Hi,
I have requirement to produce a report on high CPU utilization processes and the processes lying on the CPU for long time (Long running queries). The report should append into the files every 3 minutes. I use prstat to pull top 5 and found the following result.
(USER01)/opt/tuxedo/appsrv_clasuat> prstat -u tuxedo -a -s time -s cpu -n 5 0 1
PID USERNAME SIZE RSS STATE PRI NICE TIME CPU PROCESS/NLWP
7241 tuxedo 269M 152M sleep 59 0 1:07.36 1.2% cleard/4
23213 tuxedo 198M 95M sleep 59 0 0:11.15 0.7% cleard/4
18524 tuxedo 274M 158M sleep 59 0 0:31.10 0.7% cleard/4
24827 tuxedo 202M 120M sleep 59 0 0:06.46 0.5% WSH/4
15415 tuxedo 139M 37M sleep 59 0 0:07.45 0.5% cleard/4
NPROC USERNAME SIZE RSS MEMORY TIME CPU
49 tuxedo 7129M 2524M 32% 5:51.53 6.6%
Total: 49 processes, 191 lwps, load averages: 0.46, 0.69, 0.70
Along with this report, I need append the the each tuxedo process (cleard_relcom) for the above process id (7241,23213,18524,24827,24827) in the report as below. Is it possible to produce single report with both of these result?

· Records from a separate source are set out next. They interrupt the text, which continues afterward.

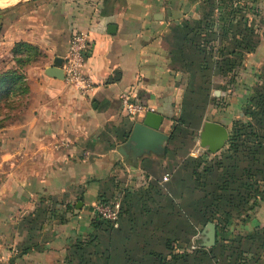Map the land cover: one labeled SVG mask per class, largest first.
<instances>
[{"label":"crops","instance_id":"crops-1","mask_svg":"<svg viewBox=\"0 0 264 264\" xmlns=\"http://www.w3.org/2000/svg\"><path fill=\"white\" fill-rule=\"evenodd\" d=\"M14 4L0 8V74L18 69L13 54L18 43L38 47L44 61L22 72L30 90L26 107L0 128V264H61L76 237L90 232L102 192L166 178L172 124L190 113L188 102L197 104L189 94L196 88L192 61L197 54L191 48L195 35L188 32L203 27L204 4ZM74 30L88 32L91 41L85 71L96 90L89 97L47 75L56 59L66 56ZM124 95L146 113L163 117L161 128L170 138L163 154L137 156L127 147L134 125L146 113L131 116Z\"/></svg>","mask_w":264,"mask_h":264},{"label":"rangeland","instance_id":"rangeland-1","mask_svg":"<svg viewBox=\"0 0 264 264\" xmlns=\"http://www.w3.org/2000/svg\"><path fill=\"white\" fill-rule=\"evenodd\" d=\"M203 4L201 19L215 21L213 69L197 74V104L172 124L166 178L102 192L96 204H119L118 220L101 219L108 225L95 233L92 219L61 264H264V0ZM30 46L18 55L22 72L44 61ZM26 95L1 102L0 124L25 109ZM209 121L229 132L217 154L200 146Z\"/></svg>","mask_w":264,"mask_h":264},{"label":"water","instance_id":"water-1","mask_svg":"<svg viewBox=\"0 0 264 264\" xmlns=\"http://www.w3.org/2000/svg\"><path fill=\"white\" fill-rule=\"evenodd\" d=\"M114 28L115 26H112ZM110 34L112 32H109ZM62 59H56L54 67L47 71V75L54 79L64 80ZM163 117L154 113L148 112L144 117L134 125L127 147L131 149L133 154L141 156L147 153L156 155L165 152V143L169 141V136L162 131ZM229 140L228 129L219 123L206 122L200 134V146L206 149L211 154H217ZM216 227L210 225V242L209 247L215 245Z\"/></svg>","mask_w":264,"mask_h":264},{"label":"trees","instance_id":"trees-1","mask_svg":"<svg viewBox=\"0 0 264 264\" xmlns=\"http://www.w3.org/2000/svg\"><path fill=\"white\" fill-rule=\"evenodd\" d=\"M208 1V0H207ZM203 2H206V0H203ZM211 3L214 2V0H210ZM205 9V8H204ZM215 21L209 18L202 19L201 24L203 25L195 28L196 30H190L188 34L193 33L195 35L194 39L191 40V48L194 49V54H197V57L192 61L196 64L197 73H194L193 76H197V74L203 75L209 72L207 69H213L212 62L208 61L207 64L205 60L212 59L213 53H212V47L213 44V35L208 34V31L210 28H213ZM209 33H212L209 31ZM211 37V38H210ZM215 37V36H214ZM33 48V47H32ZM30 45L26 43H18L15 45V48L13 50L14 54V60L18 66L17 70H10L5 71L0 74V104L1 102H7L9 99H13L20 96H25L29 93V87L27 85V82L25 81V77L22 74V64L20 58H18V55H24L26 52V49L31 50L32 49ZM35 49V48H34ZM215 58V54L213 56ZM190 61V60H189ZM211 74V72H210ZM197 79V78H196ZM194 79V80H196ZM197 84V80H196ZM197 88H195V91H189L190 99L192 102H196V99L198 96H196ZM194 96V97H193ZM196 103L191 104L188 103V110L191 109L190 113L187 111V113L191 114L192 107H194ZM5 107L11 108V105H6ZM4 124H0V128L3 127ZM101 200V199H100ZM92 226L93 231L96 233L97 231H101L105 225H108L106 221H101V219L95 217L92 220ZM107 223V224H106ZM164 263L165 260H162Z\"/></svg>","mask_w":264,"mask_h":264},{"label":"built area","instance_id":"built-area-1","mask_svg":"<svg viewBox=\"0 0 264 264\" xmlns=\"http://www.w3.org/2000/svg\"><path fill=\"white\" fill-rule=\"evenodd\" d=\"M91 41L88 32L74 30L68 52L63 59L62 72L64 82L73 87L80 96L89 97L94 94L96 87L92 80L86 75V62L90 57ZM123 105L128 113L135 117L139 114L146 113L148 110L140 104L131 102L129 96L122 97ZM120 205L116 204L115 208L111 205L99 203L94 205L95 217L115 222L119 218Z\"/></svg>","mask_w":264,"mask_h":264},{"label":"bare ground","instance_id":"bare-ground-1","mask_svg":"<svg viewBox=\"0 0 264 264\" xmlns=\"http://www.w3.org/2000/svg\"><path fill=\"white\" fill-rule=\"evenodd\" d=\"M17 0H0V8H5L6 6L12 5L16 2ZM22 1V0H21ZM20 2V1H19ZM18 2V3H19Z\"/></svg>","mask_w":264,"mask_h":264}]
</instances>
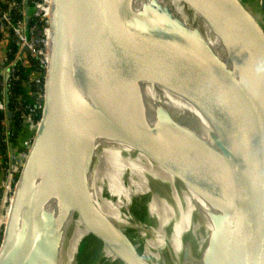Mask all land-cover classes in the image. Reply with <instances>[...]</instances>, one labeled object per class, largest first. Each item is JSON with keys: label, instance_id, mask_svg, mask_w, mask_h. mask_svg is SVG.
Masks as SVG:
<instances>
[{"label": "water", "instance_id": "water-1", "mask_svg": "<svg viewBox=\"0 0 264 264\" xmlns=\"http://www.w3.org/2000/svg\"><path fill=\"white\" fill-rule=\"evenodd\" d=\"M139 1L160 16L151 2ZM193 1L211 9L209 0ZM232 1L250 13L264 33L257 15L242 0ZM258 2L264 15V0ZM223 17L234 33L235 15ZM171 18L172 25L185 29L174 8ZM50 25L44 108L5 225L0 264L63 261L69 225L42 203L39 183L32 180L43 139L52 150L48 173L59 172L77 214L91 231L87 237L75 238L69 263L78 264L84 249L91 250L100 241L97 258L101 261L96 264H109L120 257L104 256L105 241L120 253L118 242L126 239L124 253L133 264H153L140 251L136 257L126 233H113L98 218L91 197L95 157L91 149L85 154L82 149L85 125H116L121 131H130L150 155L173 171L201 177L206 189L219 199L224 226L231 231L226 237L212 232L201 247L212 264H264V82L257 88L248 85L222 64L196 54L183 61L176 50L180 41L156 28L135 8L133 0H81L74 10L70 0H52ZM246 37L243 51L264 58L260 46ZM81 68L86 72L91 96L83 90ZM129 68L204 100L207 107L197 110V121L203 132L215 135L221 149L181 125L176 118L180 110L171 103L154 101L149 109V115L163 127L137 115L124 90ZM8 117H12L11 111ZM30 189L29 204L20 219L21 203ZM185 238L196 243L191 232Z\"/></svg>", "mask_w": 264, "mask_h": 264}, {"label": "bare ground", "instance_id": "bare-ground-1", "mask_svg": "<svg viewBox=\"0 0 264 264\" xmlns=\"http://www.w3.org/2000/svg\"><path fill=\"white\" fill-rule=\"evenodd\" d=\"M80 1L70 0L72 10ZM148 1L160 16L139 0H133V4L156 28L182 43L176 44V50L183 61L196 54L209 59V62L222 64L232 76L245 80L248 85L252 83L257 88L264 82V58L243 51L248 43L246 36H256L257 30L251 28L249 31L250 23L245 10H241L232 0H209L207 4L211 9L193 0ZM173 8L181 16L185 29L172 25ZM223 12L225 15H235L234 33H230ZM257 45L264 51V46ZM81 77L85 94L91 96L87 75L82 68ZM124 90L133 110L141 118L157 127H163L162 123L149 115V109L154 101H166L180 110L176 118L181 125L193 130L215 149H221L215 135L211 131L203 132L197 121V110L207 107V103L200 97L130 68L126 72ZM259 108L262 110L261 103ZM37 131L35 129V134ZM81 141L83 154L89 149L93 155L98 149L102 151L100 158L94 160L91 172V197L104 226L113 233L137 230L140 237L145 239L140 252L153 264H212L202 250L208 236L215 232L226 237L230 236L231 231L228 226H224L219 199L206 189L199 175L173 171L150 155L134 134L127 130L121 131L116 125H85ZM51 153L50 146L43 139L32 180L39 183L42 203L55 211L64 224L69 225L61 264H70L69 252L75 238L87 237L91 231L77 214L59 172L55 170L48 173ZM134 156H139L135 157L137 173L128 175L130 164H134ZM30 192L31 189L21 203L20 219L26 213ZM143 195H148L146 223L139 221L133 214L134 199ZM14 199L6 208L2 224L8 223ZM189 232L196 243L185 238ZM127 239L133 244L132 250L136 257H139V244L129 236ZM122 240L118 242L120 253L105 241L104 256L120 257L123 264H133L124 253L126 239Z\"/></svg>", "mask_w": 264, "mask_h": 264}, {"label": "built area", "instance_id": "built-area-1", "mask_svg": "<svg viewBox=\"0 0 264 264\" xmlns=\"http://www.w3.org/2000/svg\"><path fill=\"white\" fill-rule=\"evenodd\" d=\"M52 0H0V35L1 39L8 42L13 41L17 46L14 58L9 60L7 54L0 61V142L5 147L4 158L0 163L3 176L0 179L1 219L6 214L14 196L8 197L12 191V183L15 182L19 171L26 158V149L35 137V129L39 128L41 119L36 121L34 113L38 109L43 112L45 103V79L49 65L50 41H51V15ZM38 20V22L35 21ZM10 50V49H9ZM8 50V51H9ZM29 56L38 61L39 73L33 78L35 87L34 104L26 103L21 96L16 98V103L11 109L7 107L9 86L11 82L20 78L19 63ZM9 78L7 79V75ZM11 111L12 117H8ZM19 115L22 121L20 127L26 132L20 148L13 146L16 128L14 126L15 116ZM3 191V195H2ZM5 209V214H3ZM1 246V236H0Z\"/></svg>", "mask_w": 264, "mask_h": 264}, {"label": "rangeland", "instance_id": "rangeland-1", "mask_svg": "<svg viewBox=\"0 0 264 264\" xmlns=\"http://www.w3.org/2000/svg\"><path fill=\"white\" fill-rule=\"evenodd\" d=\"M242 2L245 3V6H247L249 10H252L257 15L260 23L264 27V15H262L260 6L258 5L259 4L258 0H253V1L242 0ZM245 13L248 16L247 18H248V21L250 23V26L248 27L249 31L251 28L252 29L255 28L257 30L256 36H253V34H250V37L252 36L250 39L252 41H254L253 42L254 44H260L261 46H264V33L262 32V29L260 28L258 23L255 22L254 17L250 13H247L246 11H245ZM36 136L37 135L35 134L34 139L32 140V142L29 144V146L26 149L27 150L26 151L27 156L23 161V166L21 167V170L19 171L20 172L19 176H17L15 182L12 183V191L8 195V197H11V196L15 197V193H16V190L18 187V181H19L22 169L27 162V159L29 157V154H30V151H31V148H32V145H33V142H34ZM101 154H102L101 149H98L96 151V153L94 154L95 160L99 159ZM135 157L138 158L139 156H134V158H133L134 164H132V163L130 164V167L128 170L129 171L128 175H130V173L131 174L135 173V172L137 173V167H136L137 162H136ZM2 195H3V191H2ZM147 200H148V195H143V196H139V197L135 198L134 202H133V214L135 215V217L139 221L144 222V223H146V209H147V202H148ZM7 205H9V203H6L5 206H7ZM1 208H2V204H1V200H0V209ZM3 212H4L3 214H5V209ZM4 229H5V225H2L1 230H0L1 242L3 239ZM126 234L129 236V238L130 237L133 238L134 241L137 244H139L138 249H139V251H142L143 250V244L145 241L144 237H140L139 232L135 229H128ZM100 247H101V242L97 241L94 245L91 246V250H86V248H85L83 253L80 254L78 257V264H96L97 261H101L97 258L99 253H100ZM109 264H123V261L121 259H118L116 261L110 262Z\"/></svg>", "mask_w": 264, "mask_h": 264}, {"label": "trees", "instance_id": "trees-1", "mask_svg": "<svg viewBox=\"0 0 264 264\" xmlns=\"http://www.w3.org/2000/svg\"><path fill=\"white\" fill-rule=\"evenodd\" d=\"M35 21L38 22L37 19H35ZM1 38L2 37L0 35V40H1ZM16 51H17L16 44L13 41H10L7 44V50H6V54H7V57L9 60H12L14 58ZM38 65H39L38 61L32 57H29V56H26L24 61L19 63L20 78L17 81L11 82L10 86H9V96H10L9 107L11 109L14 107V105L16 103V98L18 96H21L22 99L26 103L34 104L35 87L33 84V78H35L39 73V69H37ZM2 117H3V112L0 111V118H2ZM41 117H42V112L37 109L34 113V119L36 121H38L41 119ZM14 119H15L14 126L18 129H16V131H15L13 144H15L17 147L20 148L22 141H23V136L26 135V132L22 131L20 128L22 126V121L20 119V116L16 115ZM3 149L5 151L4 146H3Z\"/></svg>", "mask_w": 264, "mask_h": 264}, {"label": "crops", "instance_id": "crops-1", "mask_svg": "<svg viewBox=\"0 0 264 264\" xmlns=\"http://www.w3.org/2000/svg\"><path fill=\"white\" fill-rule=\"evenodd\" d=\"M250 1H253V0H250ZM244 3V2H243ZM245 4V3H244ZM259 5V4H258ZM9 42L7 40H3L1 39L0 40V61L4 58L5 54H6V50H7V44ZM23 139H24V136H23ZM13 146L15 148H19L17 147L15 144H13ZM4 158V149H3V145L2 143L0 142V163L2 161V159ZM3 176V171L2 169L0 168V179L1 177ZM0 197H1V186H0Z\"/></svg>", "mask_w": 264, "mask_h": 264}]
</instances>
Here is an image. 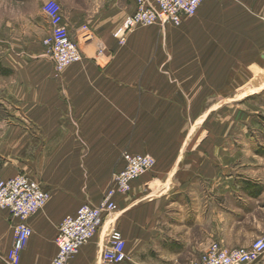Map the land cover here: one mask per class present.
<instances>
[{
	"label": "crops",
	"instance_id": "crops-1",
	"mask_svg": "<svg viewBox=\"0 0 264 264\" xmlns=\"http://www.w3.org/2000/svg\"><path fill=\"white\" fill-rule=\"evenodd\" d=\"M14 1L19 18L8 20V30L0 34L1 62L10 70L0 75L6 113L0 118V177L24 173L51 193L45 208L28 219L34 238L23 251L22 264H53L59 223L83 203L100 200L109 183L95 178L108 169L96 163H115L123 149L156 158V166L133 182L130 193L117 197L114 219L128 255L139 259L133 264H193L215 240L230 249L249 247L264 236V181L255 183L222 162L226 150L218 145L231 138L202 139L195 136L196 127L187 129L185 114L197 105L202 109L196 104L207 87L199 83L202 76L172 71L174 57H159L170 71H153L157 28L131 32L128 48L113 35L135 11L136 0H125L129 9L124 0H59L83 54L61 72L44 45L51 30L42 8L46 0ZM201 6L199 17L212 16ZM190 25L185 22L177 34ZM169 26L174 25H167L161 38ZM247 30L252 35L239 38L241 63L258 69L243 80L263 82L264 23ZM230 31L239 32L236 27ZM162 42V51L177 48ZM209 50V65L232 63L227 52L220 56L218 43L211 42ZM179 63L178 70H184L187 64ZM76 187L82 195H74ZM14 224L10 212L0 209V255L5 259ZM105 228L79 251L87 262L98 248L101 254ZM247 264H264V254Z\"/></svg>",
	"mask_w": 264,
	"mask_h": 264
},
{
	"label": "rangeland",
	"instance_id": "rangeland-1",
	"mask_svg": "<svg viewBox=\"0 0 264 264\" xmlns=\"http://www.w3.org/2000/svg\"><path fill=\"white\" fill-rule=\"evenodd\" d=\"M126 3L127 2L124 0L123 7L129 9V4ZM201 9L207 11L211 10L212 16L206 15L199 17L197 13L193 16L186 17L184 22L180 25L169 26V30L163 38L160 37L161 32H164L167 25L151 26L154 28L139 26L132 32H137L139 30L149 31L157 28L153 37L154 51L153 54L150 55V64L152 65L154 63L152 67L155 73L170 71L166 70V68L168 69V66L165 64L163 65V62L159 57H174L175 60L172 62V71L197 73L199 74L198 76H202L199 83L202 84V86L207 87H205L204 92L202 91V96L196 103L200 104L202 109L198 111L197 105V107H194L192 111H188L185 114L187 129H193V127H196L195 136L202 137V139L217 138L222 141L226 138H231L232 140H229L227 144H225L226 142L224 140L222 141V144L218 145V147H222L226 150L223 151L224 153L222 152V162L232 165L247 179L255 183H263L264 81L257 82L252 80H243L248 75L253 76L258 69V65H246L241 63V60L243 59L242 56H240V53H242L240 46L243 41L239 38L241 34H245L244 39L242 40H245L246 37L252 35V33H248V26L256 28L257 25L264 23V0H254L249 2L246 0H207L201 6ZM20 10L21 9H19L17 1L13 2V0H0V34L2 31L8 30V20H18ZM247 10L249 12H247ZM185 22H191L190 29L185 30L182 34H177L178 28H181ZM232 27H236L239 32H236L233 35L232 31H230ZM129 34L133 33L130 32ZM129 36L130 35H128V37ZM162 40L169 44H177L175 46L177 48L172 49V47L169 46L170 49L162 51ZM127 41H129V39H127ZM127 41L121 45L126 44V48H128ZM213 41L218 43L219 52H221L220 56H225L226 52L228 53V61L231 60V64H219L217 66L209 65L208 53L210 52V43ZM225 46L229 47L227 51L224 49ZM3 51L5 50L0 48V60L3 55ZM224 60L226 61L227 59ZM179 62L187 64L186 67H183L184 70H178L179 68H182V64ZM209 77L210 79L208 80ZM3 105L4 103L0 99V118L2 119L6 116V113L3 111ZM199 123L200 125H198ZM97 146L98 151L101 149V146ZM97 146L93 147L96 148ZM125 152L131 151L124 149L121 150L118 153L119 156L115 159V163L112 161L103 162L102 160H99L96 163V165L98 163L104 164L105 168L108 169L105 174L95 178V180L99 182L109 183L105 193L112 184V175L110 178L109 174L111 170L113 174V172L117 169L120 164L119 160L122 162V157ZM225 152H227L226 157H224ZM218 157L221 161L220 156ZM55 186H59V189L62 187L60 185ZM77 188L78 187H76L74 191V195H82V193L77 191ZM128 193L121 195L118 194V196H124ZM89 195L95 196V194L92 193ZM70 197L71 193L68 194V198ZM114 215L115 213L106 215L105 217L106 220L103 228H107H105L106 232L109 228H111L113 222H115V225L118 227L117 220L114 219ZM51 227L54 228L55 226ZM11 230L12 236H14V226ZM6 234L7 232L4 235ZM4 235L2 236L3 239L5 237ZM33 238L34 235L31 240ZM255 240L256 238L250 245H252ZM28 247H30V242L26 248ZM80 254L82 253H79L71 258L70 261H72V263L70 264L99 263V248L88 262L84 257L81 258ZM133 259L136 262L139 260L138 258L129 256L128 264H133ZM0 261H2V264H8L5 257L2 256V253L0 255ZM20 264H22V261Z\"/></svg>",
	"mask_w": 264,
	"mask_h": 264
},
{
	"label": "built area",
	"instance_id": "built-area-1",
	"mask_svg": "<svg viewBox=\"0 0 264 264\" xmlns=\"http://www.w3.org/2000/svg\"><path fill=\"white\" fill-rule=\"evenodd\" d=\"M206 0H136V9L128 14L114 30L120 44L139 26L180 25L186 17L197 13ZM51 24L44 39L46 53L57 72L79 62L81 49L72 38L59 0H46L42 6ZM156 159L151 154L125 152L122 166L112 174L111 187L96 204L85 202L73 214L66 215L58 226L55 237L57 253L53 264H68L81 248L92 241L103 228L106 215L118 211V194L131 191L132 184L151 170ZM50 191L37 180L21 173L9 178L0 177V209L10 212L15 221L13 243L6 257L8 264H20L23 250L28 245L33 228L28 219L42 210L50 200ZM264 254V236L256 238L249 247L226 248L215 240L193 264H247ZM101 264H126L129 261L127 241L122 231L111 225L104 236L100 254Z\"/></svg>",
	"mask_w": 264,
	"mask_h": 264
},
{
	"label": "trees",
	"instance_id": "trees-1",
	"mask_svg": "<svg viewBox=\"0 0 264 264\" xmlns=\"http://www.w3.org/2000/svg\"><path fill=\"white\" fill-rule=\"evenodd\" d=\"M9 72H10V70L8 68H6L5 66H3V64L0 60V75L7 74Z\"/></svg>",
	"mask_w": 264,
	"mask_h": 264
}]
</instances>
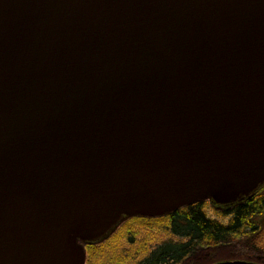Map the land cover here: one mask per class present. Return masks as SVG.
<instances>
[{
  "label": "water",
  "instance_id": "water-1",
  "mask_svg": "<svg viewBox=\"0 0 264 264\" xmlns=\"http://www.w3.org/2000/svg\"><path fill=\"white\" fill-rule=\"evenodd\" d=\"M263 184L264 0H0V264Z\"/></svg>",
  "mask_w": 264,
  "mask_h": 264
},
{
  "label": "trees",
  "instance_id": "trees-1",
  "mask_svg": "<svg viewBox=\"0 0 264 264\" xmlns=\"http://www.w3.org/2000/svg\"><path fill=\"white\" fill-rule=\"evenodd\" d=\"M207 202L192 203L164 216L133 217L109 240L85 243L86 264H131L143 251L139 246L144 240L139 237L150 235L149 231L153 235L165 231L180 240L165 242L137 264H188L194 258H200L195 264L224 259L264 264V185L252 196L223 206L227 222L210 217Z\"/></svg>",
  "mask_w": 264,
  "mask_h": 264
},
{
  "label": "rangeland",
  "instance_id": "rangeland-1",
  "mask_svg": "<svg viewBox=\"0 0 264 264\" xmlns=\"http://www.w3.org/2000/svg\"><path fill=\"white\" fill-rule=\"evenodd\" d=\"M208 205H207V211L210 217L214 218V219H219L222 220L224 222L228 221V216H226L224 214V209L223 207H220L218 205H216L215 203L211 202L208 200ZM137 217V216H135ZM131 218L126 219L123 223H121L118 228L107 238L100 240L99 242H105L107 240L110 239V237L112 236H116V233L120 230V228L122 227V225H124L126 222H128ZM155 228V227H154ZM159 230V227L156 228ZM150 235H142V237H139L141 239V241L144 240V243L142 245H140L139 247L143 246V251L141 252V255L137 258H134L133 260H131V264H137L138 261H141L144 257H146L148 254H150V252H152L153 250L157 249L159 246H161L162 244H164L167 241L170 240H174V241H178L180 240V237L178 236H171L167 233H165V231H159L156 234L153 235V231H149ZM119 238V237H115ZM146 248V249H145ZM196 259H191L188 264H195L196 263ZM197 260H200V258H198ZM224 260H234V259H224ZM224 260H219V261H224ZM216 261V262H219ZM87 263V260H86ZM215 263V262H214ZM179 264V263H178ZM186 264V263H185ZM212 264V263H211Z\"/></svg>",
  "mask_w": 264,
  "mask_h": 264
}]
</instances>
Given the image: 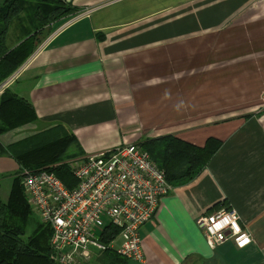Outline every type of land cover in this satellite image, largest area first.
Instances as JSON below:
<instances>
[{
    "label": "crops",
    "instance_id": "1",
    "mask_svg": "<svg viewBox=\"0 0 264 264\" xmlns=\"http://www.w3.org/2000/svg\"><path fill=\"white\" fill-rule=\"evenodd\" d=\"M61 1L77 13L58 22L4 86L37 119L0 134V144L55 124L87 154L165 134L198 146L217 138L223 145L207 167L162 197L140 228L143 261L122 264H264V0ZM18 171L0 155L2 200ZM222 202L251 234L242 249L210 245L196 225ZM84 264L112 263L92 252Z\"/></svg>",
    "mask_w": 264,
    "mask_h": 264
},
{
    "label": "trees",
    "instance_id": "2",
    "mask_svg": "<svg viewBox=\"0 0 264 264\" xmlns=\"http://www.w3.org/2000/svg\"><path fill=\"white\" fill-rule=\"evenodd\" d=\"M78 8L61 0L0 1V83L7 79L35 50L50 24L62 17L75 15ZM20 13L17 44L7 47L11 19ZM46 37V36H45ZM246 117H250L246 115ZM37 119L33 106L25 99L4 89L0 96V134ZM165 178L174 187L194 180L219 151L223 142L209 137L203 146L172 134L147 138L140 142ZM6 154L20 170H46L65 185L74 184L66 160L82 154L73 133L63 124H55L6 146L0 144V155ZM21 179L14 175L9 196L0 199V264H54L50 257V227L30 219ZM29 218H28V217ZM31 233L26 236V230ZM117 232L109 229L111 237ZM109 263L122 264V257L107 252Z\"/></svg>",
    "mask_w": 264,
    "mask_h": 264
},
{
    "label": "built area",
    "instance_id": "3",
    "mask_svg": "<svg viewBox=\"0 0 264 264\" xmlns=\"http://www.w3.org/2000/svg\"><path fill=\"white\" fill-rule=\"evenodd\" d=\"M65 163L76 180L71 188L46 170L25 169L21 178L29 203L51 226L54 259L80 263L91 257L92 248L101 251L115 247L127 259L143 261L138 232L168 188L162 171L139 145L117 147ZM200 222L213 245L232 240L242 248L251 241L234 210L202 216ZM110 226L120 230L121 242L116 246L113 239L106 244L100 241ZM61 257L67 261H61Z\"/></svg>",
    "mask_w": 264,
    "mask_h": 264
},
{
    "label": "rangeland",
    "instance_id": "4",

(USER01)/opt/tuxedo/appsrv_clasuat> ps -ef | grep -v grep | grep 2775
tuxedo 2775 1 3 12:18:57 ? 100:01 cleard_relcom -C dom=clasuat2 -g 5 -i 21 -u clauat02 -U /opt/tuxedo/appsrv_clasu
(USER01)/opt/tuxedo/appsrv_clasuat>
I need to merge both the report and append to a file. Can you please help me?
Thina
Use > to write output to a file
and >> to append to the file
eg:
$ prstat -u tuxedo -a -s time -s cpu -n 5 0 1 > report.txt
$ ps -ef | grep -v grep | grep 2775 >> report.txt
Hi Chubler_XL,
Thanks for your reply. I need output in the below format. For each process id listed in the prstat command, I need fetch the process detail through ps command and append in the same row of prstat command.
It means, additional column of PROCESS_DETAIL (cleard_relcom -C dom=clasuat2 -g 5 -i 21 -u clauat02) added in each row of the respective process id listed in the prstat command.
Expected output.
PID USERNAME SIZE RSS STATE PRI NICE TIME CPU PROCESS/NLWP PROCESS_DETAIL
7241 tuxedo 269M 152M sleep 59 0 1:07.36 1.2% cleard/4 cleard_relcom -C dom=clasuat2 -g 5 -i 21 -u clauat02 -U /opt/tuxedo/appsrv_clasu
23213 tuxedo 198M 95M sleep 59 0 0:11.15 0.7% cleard/4 cleard_batch -C dom=clasuat2 -g 5 -i 21 -u clauat02 -U /opt/tuxedo/appsrv_clasu
18524 tuxedo 274M 158M sleep 59 0 0:31.10 0.7% cleard/4 cleard_batch -C dom=clasuat2 -g 5 -i 21 -u clauat02 -U /opt/tuxedo/appsrv_clasu
24827 tuxedo 202M 120M sleep 59 0 0:06.46 0.5% WSH/4 WSH -C dom=clasuat2 -g 5 -i 21 -u clauat02 -U /opt/tuxedo/appsrv_clasu
15415 tuxedo 139M 37M sleep 59 0 0:07.45 0.5% cleard/4 cleard_cb -C dom=clasuat2 -g 5 -i 21 -u clauat02 -U /opt/tuxedo/appsrv_clasu
NPROC USERNAME SIZE RSS MEMORY TIME CPU
49 tuxedo 7129M 2524M 32% 5:51.53 6.6%
Total: 49 processes, 191 lwps, load averages: 0.46, 0.69, 0.70
How about this:
addcmdline ()
{
PID=`echo $1`
REM=${PID#* }
PID=${PID% $REM}
CMD=`ps -p $PID -o cmd | tail -1`
printf "%-72s%s" "$1" "$CMD"
}
ADD_DET=0
prstat -u tuxedo -a -s time -s cpu -n 5 0 1 | while read
case "$REPLY" in
*\ PID\ USER*)
echo "$REPLY PROCESS_DETAIL"
ADD_DET=1 ;;
*\ NPROC\ USER*)
echo "$REPLY"
ADD_DET=0 ;;
*) [ $ADD_DET -eq 1 ] && line=`addcmdline "$REPLY"`
echo "$REPLY" ;;
esac
done
Note this uses ps -p 2775 -o cmd
to get the command line of a process (2775 in the example). Your ps may have a different code for the -o option, so if it dosn't work check man ps for the correct code to use instead of "cmd".